- Şehitkamil / Gaziantep
- +90 (342) 232 80 81
- info@cemiyet.com.tr
İstanbul Üniversitesi Cerrahpaşa Tıp Fakültesi Farmakoloji Ana Bilim Dalı Öğretim Görevlisi Prof. Dr. Sibel Özyazgan, Gaziantep’in yetiştirdiği değerli bir bilim kadını. Üniversite eğitimi için ayrıldığı Gaziantep’ten hiçbir zaman kopmayan, Gaziantep’in geleneklerini ve kültürünü İstanbul’da yaşatan Özyazgan, “ Gaziantep doğduğum, büyüdüğüm, toprağım, vatanım, evim” diyerek Gaziantep’e olan bağlılığını ve sevgisini dile getiriyor. Yine kendisi gibi Gaziantepli olan eşi Prof. Dr. Yılmaz Özyazgan ile birlikte Gaziantepli arkadaşlarıyla sürekli bir araya gelerek Gaziantep’i yaşadıklarını söyleyen Prof. Dr. Özyazgan ile ailesini, çocukluk ve öğrencilik yıllarını, Gaziantep’e dair özlemlerini ve çalışmalarını konuştuk.
Sibel Hanım, okuyucularımıza kendinizi tanıtır mısınız?
Gaziantep doğumluyum. İlkokulu evimizin çok yakınında olan Akyol İlkokulunda okudum. Biz okula üç kardeş hep birlikte giderdik… Mehmet ve Levent Özmen. Onlar çok gurur duyduğum, Gaziantep’te saygın işadamları. O dönemler Atatürk Bulvarı’nda nadir kalan taş binalardan birinde otururduk… Ömer Ersoy binasında. Eski Mado olarak da bilinir. O dönemlerde Atatürk Bulvarında yan yana dizilmiş taş binalar vardı. Biz o binaların bahçelerinde çok hareketli, eğlenceli ve güzel bir çocukluk geçirdik. Daha sonra ortaokul ve lise eğitimim için Gaziantep Kolejine başladım. Gerçekten hayatımın en güzel yıllarıydı. Hiç unutamadığım özel ve naif günlerdi.
---
### [Görev 1]
Alıntıda Özyazgan'ın tırnak içindeki sözünde Gaziantep'i nitelemek için sıraladığı ifadeleri verildikleri sırayla yazın.
### [Görev 2]
Listenin ilk satırından başlayıp "line at (1465, 345): present -> none" ifadesini içeren satıra kadar, iki uçtaki satırlar da dahil, tüm satırları aynen yeniden yazın.

### [Görev Malzemesi]
---
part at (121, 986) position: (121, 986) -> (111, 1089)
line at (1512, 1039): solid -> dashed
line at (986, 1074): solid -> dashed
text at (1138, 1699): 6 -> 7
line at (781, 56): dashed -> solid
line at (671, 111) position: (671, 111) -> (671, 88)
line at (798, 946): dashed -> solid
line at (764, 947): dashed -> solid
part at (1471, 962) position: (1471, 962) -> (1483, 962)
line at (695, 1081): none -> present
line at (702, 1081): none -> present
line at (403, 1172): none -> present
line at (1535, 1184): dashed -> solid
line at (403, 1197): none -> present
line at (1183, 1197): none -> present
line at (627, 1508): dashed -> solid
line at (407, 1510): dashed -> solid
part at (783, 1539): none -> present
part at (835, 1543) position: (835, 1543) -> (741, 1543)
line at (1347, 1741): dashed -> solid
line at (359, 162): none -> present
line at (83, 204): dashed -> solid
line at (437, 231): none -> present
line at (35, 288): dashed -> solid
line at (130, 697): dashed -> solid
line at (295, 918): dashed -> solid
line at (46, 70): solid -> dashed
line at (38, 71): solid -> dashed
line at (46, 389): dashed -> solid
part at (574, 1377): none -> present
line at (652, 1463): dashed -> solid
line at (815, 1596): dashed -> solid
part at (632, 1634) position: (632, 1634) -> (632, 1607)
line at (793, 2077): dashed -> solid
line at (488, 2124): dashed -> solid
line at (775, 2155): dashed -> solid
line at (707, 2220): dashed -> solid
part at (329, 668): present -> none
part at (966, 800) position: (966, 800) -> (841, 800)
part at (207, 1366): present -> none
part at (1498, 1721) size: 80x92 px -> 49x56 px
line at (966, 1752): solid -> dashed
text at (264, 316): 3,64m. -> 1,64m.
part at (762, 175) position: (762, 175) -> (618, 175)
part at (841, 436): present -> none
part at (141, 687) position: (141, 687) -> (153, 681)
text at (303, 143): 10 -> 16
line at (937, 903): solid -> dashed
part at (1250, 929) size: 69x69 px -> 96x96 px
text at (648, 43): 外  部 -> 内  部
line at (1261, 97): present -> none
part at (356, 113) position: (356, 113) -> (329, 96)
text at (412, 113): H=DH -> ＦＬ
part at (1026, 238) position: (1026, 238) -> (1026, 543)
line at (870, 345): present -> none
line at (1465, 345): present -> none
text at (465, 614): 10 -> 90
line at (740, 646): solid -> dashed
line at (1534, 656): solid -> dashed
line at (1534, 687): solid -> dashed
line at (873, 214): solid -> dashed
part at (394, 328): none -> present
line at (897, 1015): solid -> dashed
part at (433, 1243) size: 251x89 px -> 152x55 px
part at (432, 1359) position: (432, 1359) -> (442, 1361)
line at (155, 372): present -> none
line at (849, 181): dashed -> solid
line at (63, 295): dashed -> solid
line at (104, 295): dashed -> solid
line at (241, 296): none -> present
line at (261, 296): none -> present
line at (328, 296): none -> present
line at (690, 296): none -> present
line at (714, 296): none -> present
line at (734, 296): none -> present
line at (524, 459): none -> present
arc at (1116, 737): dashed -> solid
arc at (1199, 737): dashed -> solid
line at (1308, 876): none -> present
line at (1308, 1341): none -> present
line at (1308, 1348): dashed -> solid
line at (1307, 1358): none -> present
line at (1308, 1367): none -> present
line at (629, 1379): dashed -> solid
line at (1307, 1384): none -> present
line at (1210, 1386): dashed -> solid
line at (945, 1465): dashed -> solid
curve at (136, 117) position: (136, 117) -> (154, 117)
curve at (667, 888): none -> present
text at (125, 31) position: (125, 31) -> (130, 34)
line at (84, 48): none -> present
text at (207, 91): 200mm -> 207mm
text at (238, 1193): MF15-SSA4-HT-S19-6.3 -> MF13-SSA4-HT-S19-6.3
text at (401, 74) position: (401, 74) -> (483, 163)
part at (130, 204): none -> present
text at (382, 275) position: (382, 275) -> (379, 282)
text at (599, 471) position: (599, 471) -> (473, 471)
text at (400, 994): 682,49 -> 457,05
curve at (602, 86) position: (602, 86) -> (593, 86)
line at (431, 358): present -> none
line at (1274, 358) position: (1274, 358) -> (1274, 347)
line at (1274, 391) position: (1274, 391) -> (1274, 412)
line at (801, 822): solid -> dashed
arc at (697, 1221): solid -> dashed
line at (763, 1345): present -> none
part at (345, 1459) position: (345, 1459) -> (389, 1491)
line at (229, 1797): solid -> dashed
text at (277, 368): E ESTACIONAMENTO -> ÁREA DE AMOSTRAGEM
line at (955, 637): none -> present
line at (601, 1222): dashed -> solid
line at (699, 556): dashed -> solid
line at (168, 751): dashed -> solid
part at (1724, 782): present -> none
---
### [Çözümlü Cevap 1]
doğduğum, büyüdüğüm, toprağım, vatanım, evim

### [Çözümlü Cevap 2]
part at (121, 986) position: (121, 986) -> (111, 1089)
line at (1512, 1039): solid -> dashed
line at (986, 1074): solid -> dashed
text at (1138, 1699): 6 -> 7
line at (781, 56): dashed -> solid
line at (671, 111) position: (671, 111) -> (671, 88)
line at (798, 946): dashed -> solid
line at (764, 947): dashed -> solid
part at (1471, 962) position: (1471, 962) -> (1483, 962)
line at (695, 1081): none -> present
line at (702, 1081): none -> present
line at (403, 1172): none -> present
line at (1535, 1184): dashed -> solid
line at (403, 1197): none -> present
line at (1183, 1197): none -> present
line at (627, 1508): dashed -> solid
line at (407, 1510): dashed -> solid
part at (783, 1539): none -> present
part at (835, 1543) position: (835, 1543) -> (741, 1543)
line at (1347, 1741): dashed -> solid
line at (359, 162): none -> present
line at (83, 204): dashed -> solid
line at (437, 231): none -> present
line at (35, 288): dashed -> solid
line at (130, 697): dashed -> solid
line at (295, 918): dashed -> solid
line at (46, 70): solid -> dashed
line at (38, 71): solid -> dashed
line at (46, 389): dashed -> solid
part at (574, 1377): none -> present
line at (652, 1463): dashed -> solid
line at (815, 1596): dashed -> solid
part at (632, 1634) position: (632, 1634) -> (632, 1607)
line at (793, 2077): dashed -> solid
line at (488, 2124): dashed -> solid
line at (775, 2155): dashed -> solid
line at (707, 2220): dashed -> solid
part at (329, 668): present -> none
part at (966, 800) position: (966, 800) -> (841, 800)
part at (207, 1366): present -> none
part at (1498, 1721) size: 80x92 px -> 49x56 px
line at (966, 1752): solid -> dashed
text at (264, 316): 3,64m. -> 1,64m.
part at (762, 175) position: (762, 175) -> (618, 175)
part at (841, 436): present -> none
part at (141, 687) position: (141, 687) -> (153, 681)
text at (303, 143): 10 -> 16
line at (937, 903): solid -> dashed
part at (1250, 929) size: 69x69 px -> 96x96 px
text at (648, 43): 外  部 -> 内  部
line at (1261, 97): present -> none
part at (356, 113) position: (356, 113) -> (329, 96)
text at (412, 113): H=DH -> ＦＬ
part at (1026, 238) position: (1026, 238) -> (1026, 543)
line at (870, 345): present -> none
line at (1465, 345): present -> none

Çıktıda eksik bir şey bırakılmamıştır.